Dataset items:
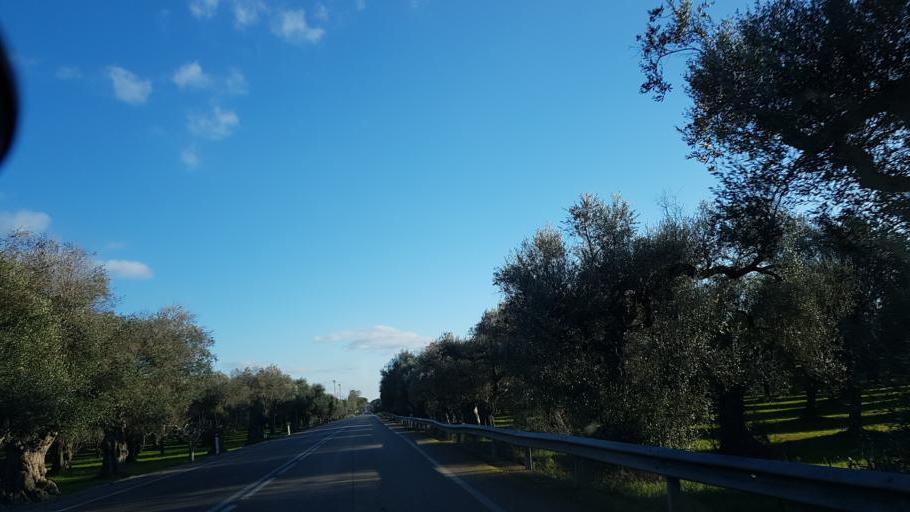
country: IT
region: Apulia
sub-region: Provincia di Lecce
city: Squinzano
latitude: 40.4498
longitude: 18.0291
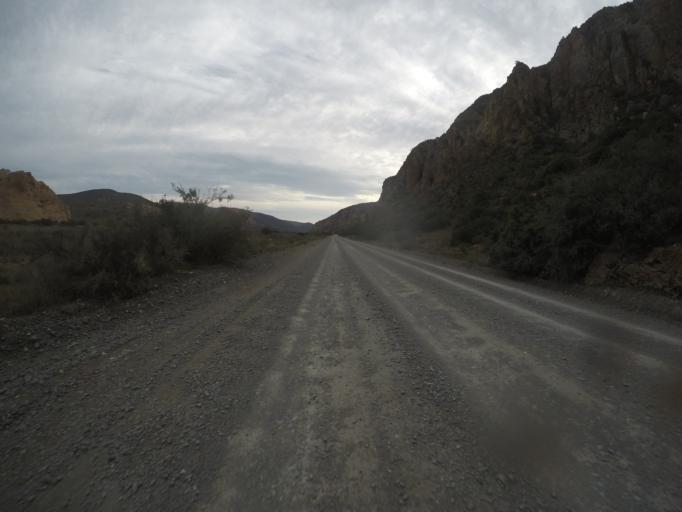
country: ZA
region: Eastern Cape
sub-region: Cacadu District Municipality
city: Willowmore
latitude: -33.5196
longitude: 23.6703
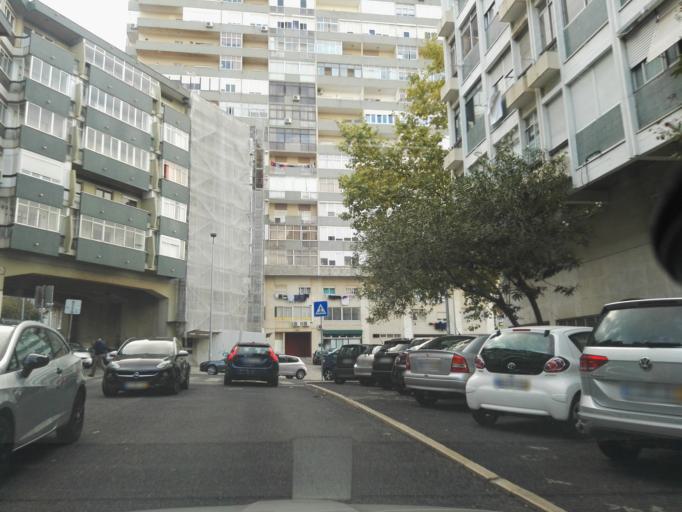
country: PT
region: Lisbon
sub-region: Lisbon
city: Lisbon
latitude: 38.7385
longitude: -9.1222
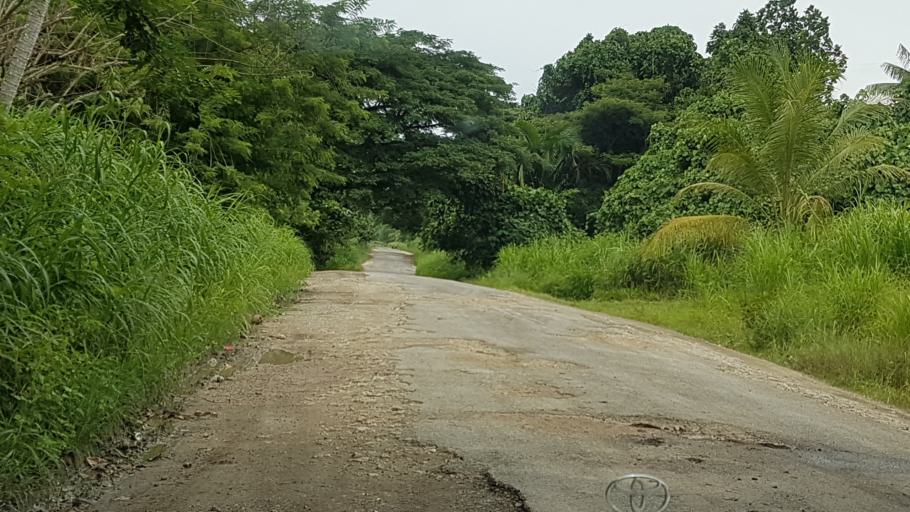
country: PG
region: Madang
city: Madang
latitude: -4.7147
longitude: 145.6325
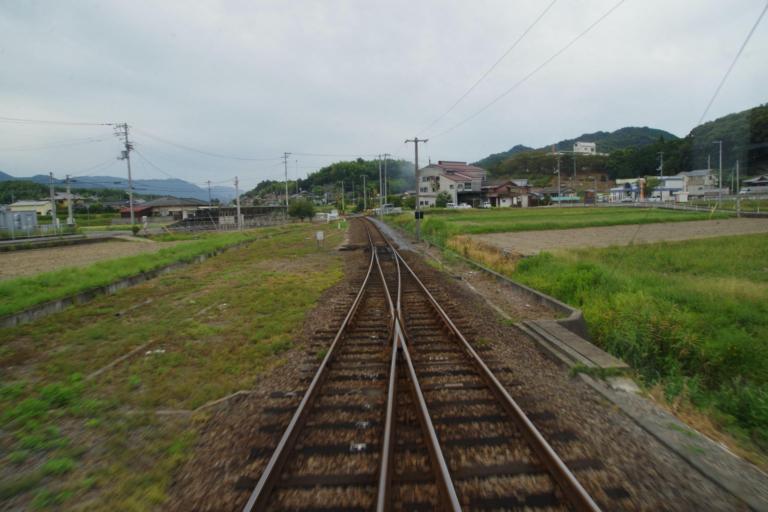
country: JP
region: Tokushima
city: Ikedacho
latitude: 34.1552
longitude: 133.8484
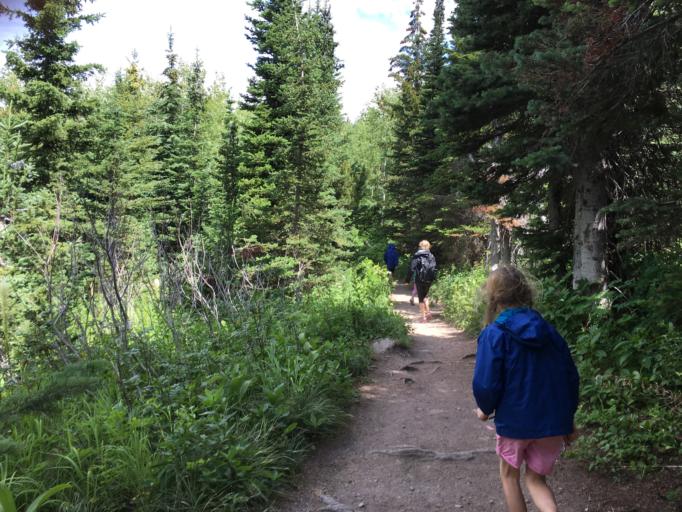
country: CA
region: Alberta
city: Cardston
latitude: 48.7945
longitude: -113.6585
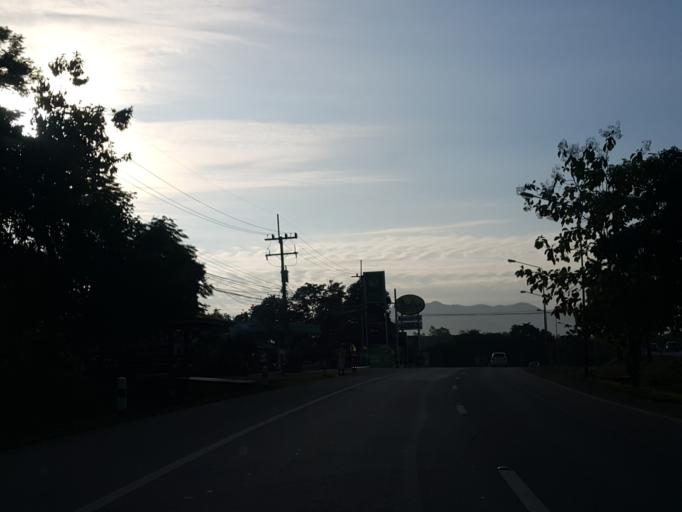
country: TH
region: Lampang
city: Lampang
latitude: 18.2824
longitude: 99.5196
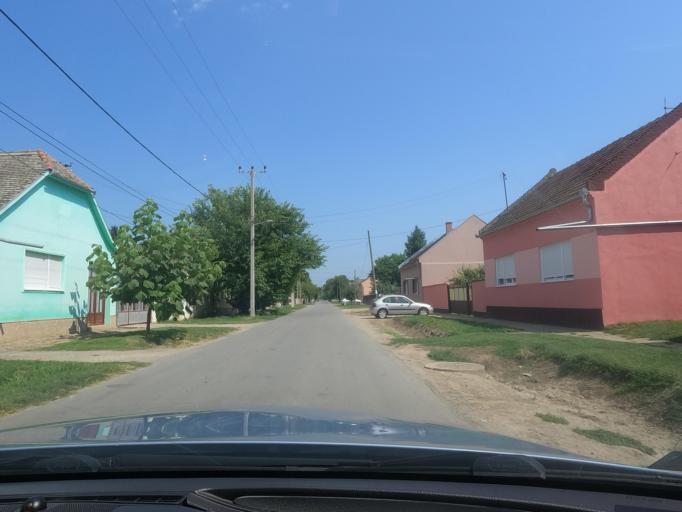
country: RS
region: Autonomna Pokrajina Vojvodina
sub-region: Juznobacki Okrug
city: Kovilj
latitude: 45.2235
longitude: 20.0248
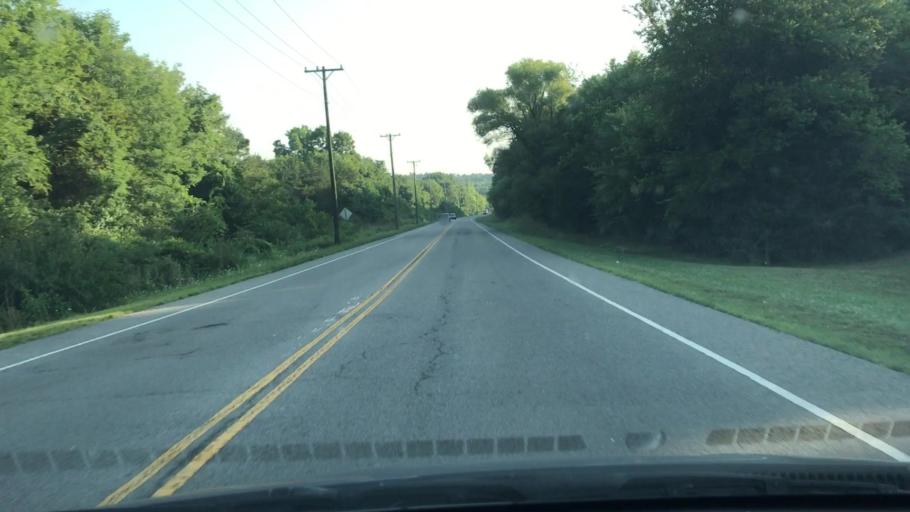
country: US
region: Tennessee
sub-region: Rutherford County
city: La Vergne
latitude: 35.9954
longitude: -86.6243
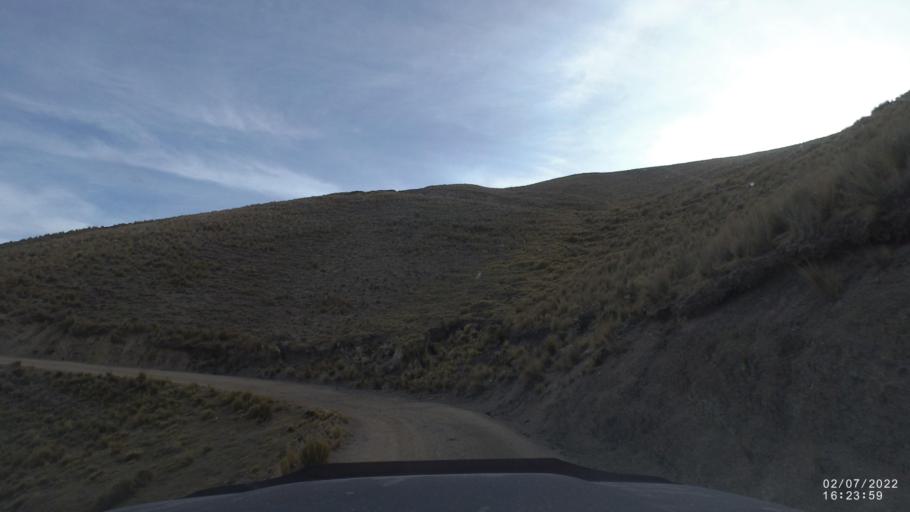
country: BO
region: Cochabamba
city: Irpa Irpa
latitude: -17.9391
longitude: -66.4613
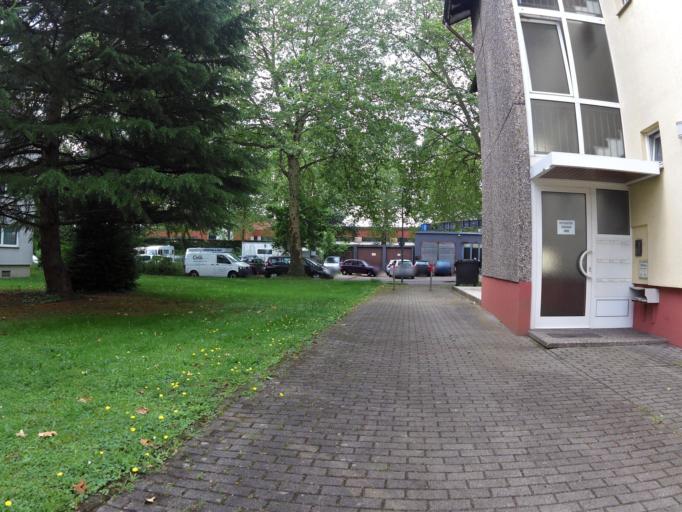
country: DE
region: Baden-Wuerttemberg
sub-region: Freiburg Region
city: Lahr
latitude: 48.3453
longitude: 7.8348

Exercise details: Select every line of the records above that contains the string "latitude", and copy each of those lines. Treat case as significant.

Result of this task:
latitude: 40.4498
latitude: -33.5196
latitude: 38.7385
latitude: -4.7147
latitude: 34.1552
latitude: 48.7945
latitude: 18.2824
latitude: 45.2235
latitude: 35.9954
latitude: -17.9391
latitude: 48.3453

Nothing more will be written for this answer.